As of September 17, TransDigm repriced the margin on $1.686 billion of its existing term loans K, reducing the interest margin from Term SOFR plus 2.75% to Term SOFR plus 2.25%. The company also amended and extended $1.857 billion of its existing term loans I, changing the maturity date from August 2028 to March 2030 and lowering the margin from Term SOFR plus 2.75% to Term SOFR plus 2.25%. These amended term loans I were converted into new tranche K term loans, which now bear the revised interest rate.
The amendment was executed under the Second Amended and Restated Credit Agreement, dated June 4, 2014, with Goldman Sachs Bank USA acting as administrative agent and collateral agent, along with other participating lenders. Other terms and conditions of the new tranche K term loans remain substantially the same as those that applied prior to the amendment.

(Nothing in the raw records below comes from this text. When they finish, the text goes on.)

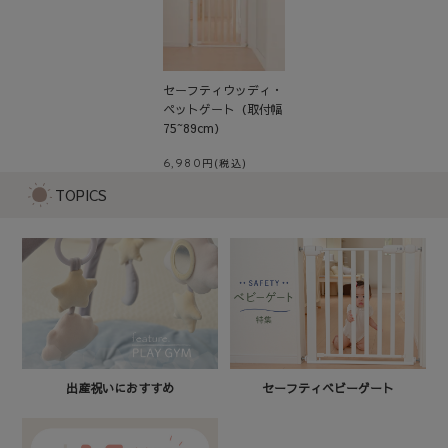
セーフティウッディ・
ペットゲート（取付幅
75~89cm）
6,980
TOPICS
セーフティベビーゲート
出産祝いにおすすめ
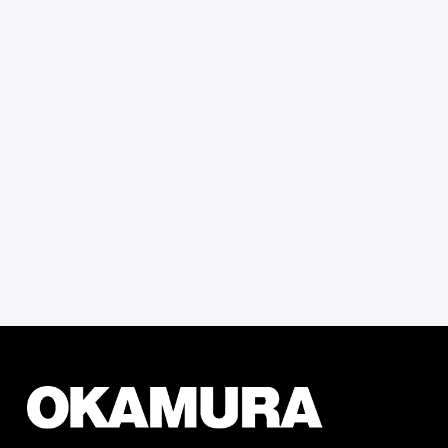
お問い合わせフォーム
Contact Form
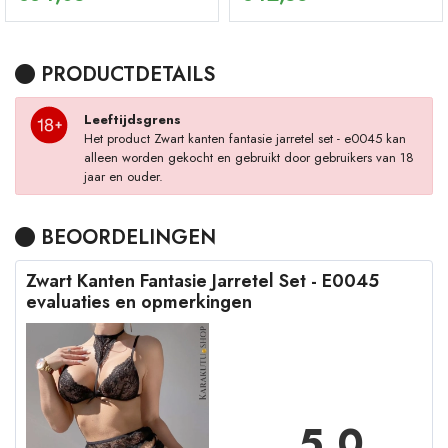
PRODUCTDETAILS
Leeftijdsgrens
Het product Zwart kanten fantasie jarretel set - e0045 kan
alleen worden gekocht en gebruikt door gebruikers van 18
jaar en ouder.
BEOORDELINGEN
Zwart Kanten Fantasie Jarretel Set - E0045
evaluaties en opmerkingen
5,0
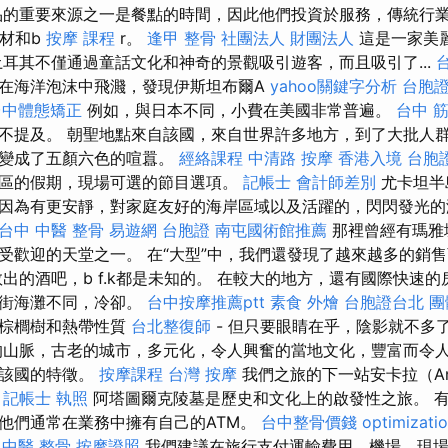
品的重要來源之一是餐點的時間，因此他們投資於服務，傳統行
木材和b
按摩 課程
r。
逢甲 整骨
社團法人 財團法人
這是一家美
耳其不僅通過童話文化和神奇的景觀吸引遊客，而且吸引了...
在海洋泡沫中飛濺，發現伊斯坦布爾A
yahoo關鍵字分析
台胞證
台中體態矯正
例如，與日本不同，小費在美國非常普遍。
台中 
不提及。 朝聖地點來自該國，來自世界許多地方，到了大批人
方變成了五顏六色的喧囂。
經絡課程
中清路 按摩
香港入境 台胞
區的假期，現場可選的節目選項。
記帳士 會計師差別
尤卡坦半
因為有更安靜，對家庭友好的海岸區域以及活躍的，閃閃發光
台中 中醫 整骨
易遊網 台胞證
南屯國術館推薦
那裡曾經有瑪雅
受歡迎的天堂之一。 在“大型”中，我們還發現了越來越多的銷
救出的酒吧，b f.k都是未知的。 在較大的地方，還有國際快速
爾街海灘不同，冷卻。
台中按摩推薦ptt
素食 外燴
台胞證台北
團
是棕櫚樹和熱帶性質
台北整復師
- 但只要眼睛在乎，陰影就不多
山脈，古老的城市，多元化，令人興奮的當地文化，豐富而令
是該國的特徵。
按摩課程
台灣 按摩
我們之旅的下一站安卡拉（An
。
記帳士 執照
阿塔圖爾克陵墓是歷史和文化上的啟發性之旅。 
他們通常在業務中擁有自己的ATM。
台中整骨價錢
optimizat
 中醫 整骨
按摩證照
我們建議在旅行支付運輸費用，機場，現場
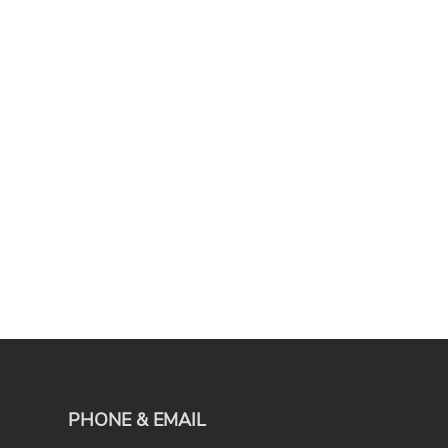
PHONE & EMAIL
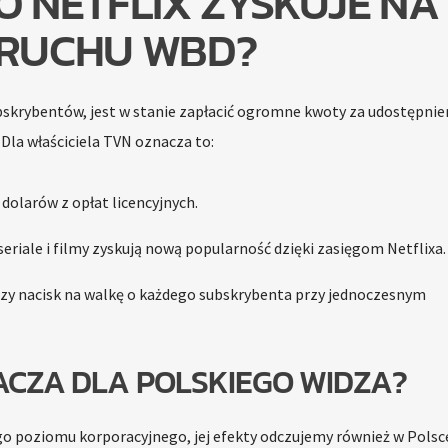
 NETFLIX ZYSKUJE NA
RUCHU WBD?
bskrybentów, jest w stanie zapłacić ogromne kwoty za udostępnie
 Dla właściciela TVN oznacza to:
dolarów z opłat licencyjnych.
seriale i filmy zyskują nową popularność dzięki zasięgom Netflixa.
zy nacisk na walkę o każdego subskrybenta przy jednoczesnym
ACZA DLA POLSKIEGO WIDZA?
 poziomu korporacyjnego, jej efekty odczujemy również w Polsce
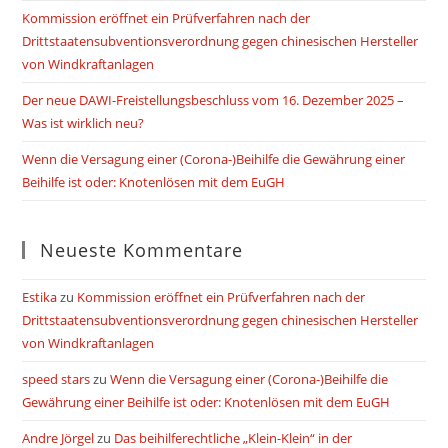
Kommission eröffnet ein Prüfverfahren nach der
Drittstaatensubventionsverordnung gegen chinesischen Hersteller
von Windkraftanlagen
Der neue DAWI-Freistellungsbeschluss vom 16. Dezember 2025 –
Was ist wirklich neu?
Wenn die Versagung einer (Corona-)Beihilfe die Gewährung einer
Beihilfe ist oder: Knotenlösen mit dem EuGH
Neueste Kommentare
Estika
zu
Kommission eröffnet ein Prüfverfahren nach der
Drittstaatensubventionsverordnung gegen chinesischen Hersteller
von Windkraftanlagen
speed stars
zu
Wenn die Versagung einer (Corona-)Beihilfe die
Gewährung einer Beihilfe ist oder: Knotenlösen mit dem EuGH
Andre Jörgel
zu
Das beihilferechtliche „Klein-Klein“ in der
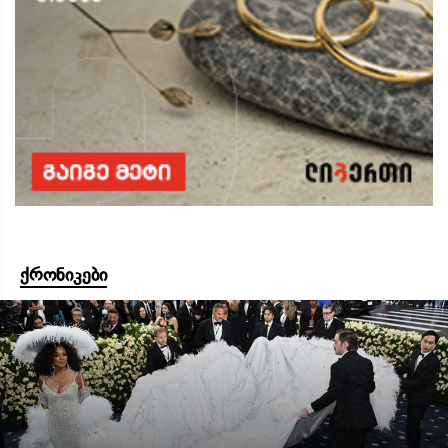
ქრონიკები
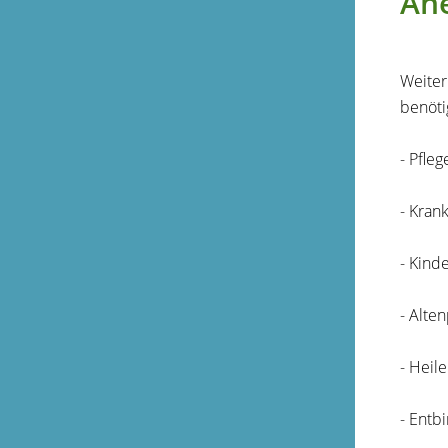
An
Weiter
benöti
- Pfle
- Kran
- Kind
- Alte
- Heil
- Entb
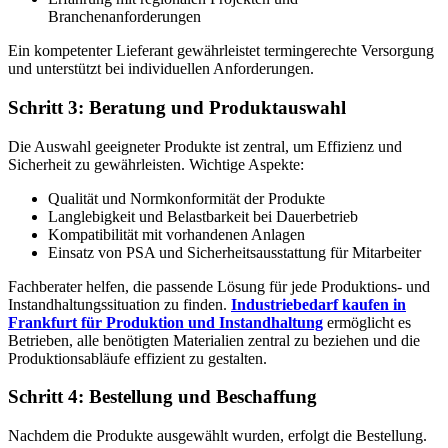
Branchenanforderungen
Ein kompetenter Lieferant gewährleistet termingerechte Versorgung
und unterstützt bei individuellen Anforderungen.
Schritt 3: Beratung und Produktauswahl
Die Auswahl geeigneter Produkte ist zentral, um Effizienz und
Sicherheit zu gewährleisten. Wichtige Aspekte:
Qualität und Normkonformität der Produkte
Langlebigkeit und Belastbarkeit bei Dauerbetrieb
Kompatibilität mit vorhandenen Anlagen
Einsatz von PSA und Sicherheitsausstattung für Mitarbeiter
Fachberater helfen, die passende Lösung für jede Produktions- und
Instandhaltungssituation zu finden.
Industriebedarf kaufen in
Frankfurt für Produktion und Instandhaltung
ermöglicht es
Betrieben, alle benötigten Materialien zentral zu beziehen und die
Produktionsabläufe effizient zu gestalten.
Schritt 4: Bestellung und Beschaffung
Nachdem die Produkte ausgewählt wurden, erfolgt die Bestellung.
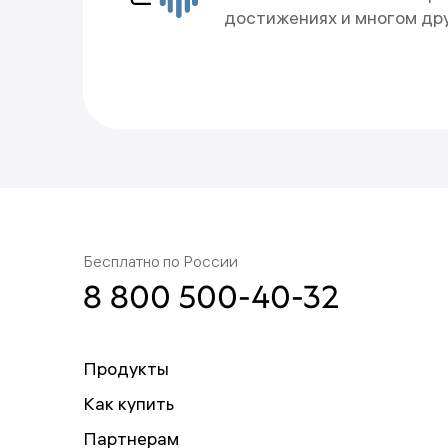
Новости будут приходить 
достижениях и многом др
Отменить подписку можно
Что-то пошло не т
Пожалуйста, попробуйте ещ
Бесплатно по России
8 800 500-40-32
Продукты
Как купить
Партнерам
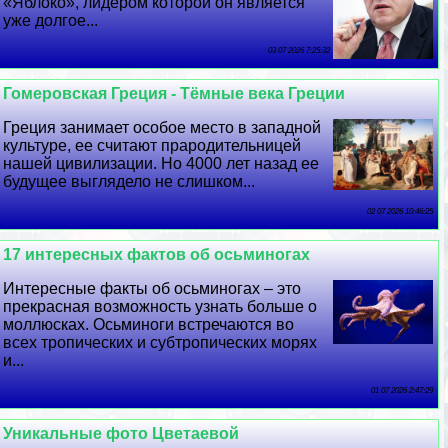
«Яблоко», лидером которой он является
уже долгое...
03 07 2026 7:25:32
Гомеровская Греция - Тёмные века Греции
Греция занимает особое место в западной
культуре, ее считают прародительницей
нашей цивилизации. Но 4000 лет назад ее
будущее выглядело не слишком...
02 07 2026 10:46:25
17 интересных фактов об осьминогах
Интересные факты об осьминогах – это
прекрасная возможность узнать больше о
моллюсках. Осьминоги встречаются во
всех тропических и субтропических морях
и...
01 07 2026 2:47:29
Уникальные фото Цветаевой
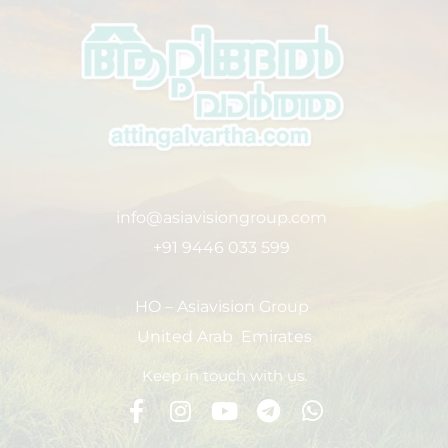
info@asiavisiongroup.com
+91 9446 033 599
HO – Asiavision Group
United Arab Emirates
Keep in touch with us.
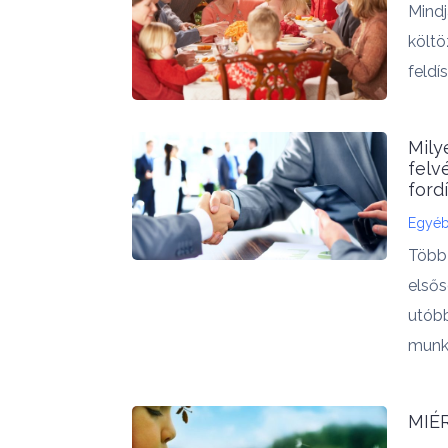
Mindj
költö
feldís
Mily
felv
ford
Egyé
Több
elsős
utóbb
munka
MIÉ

The company’s common stock is listed on the New York Stock Exchange under the symbol TDG.
This information is based on a press release statement and an SEC filing.
In other recent news, TransDigm Group Incorporated reported its third-quarter earnings for fiscal year 2025, which fell short of analysts’ expectations. The company’s earnings per share were $9.60, missing the forecast of $9.86 by 2.64%, while revenue was reported at $2.24 billion, below the expected $2.29 billion, a 2.18% miss. Additionally, TransDigm announced a special cash dividend of $90 per share, with a record date set for September 2, 2025, and payment on September 12, 2025. The company also confirmed the receipt of funding for a $5 billion debt package, which includes senior secured notes, senior subordinated notes, and term loans with varying interest rates and maturities.
On the analyst front, Jefferies lowered its price target for TransDigm to $1,490 from $1,650, citing aftermarket concerns, while maintaining a Buy rating. RBC Capital downgraded the company from Outperform to Sector Perform, reducing its price target to $1,385 from $1,550 due to M&A uncertainty. Meanwhile, UBS raised its price target slightly to $1,839 from $1,815, keeping a Buy rating on the stock. These developments highlight the mixed sentiment among analysts regarding TransDigm’s future performance.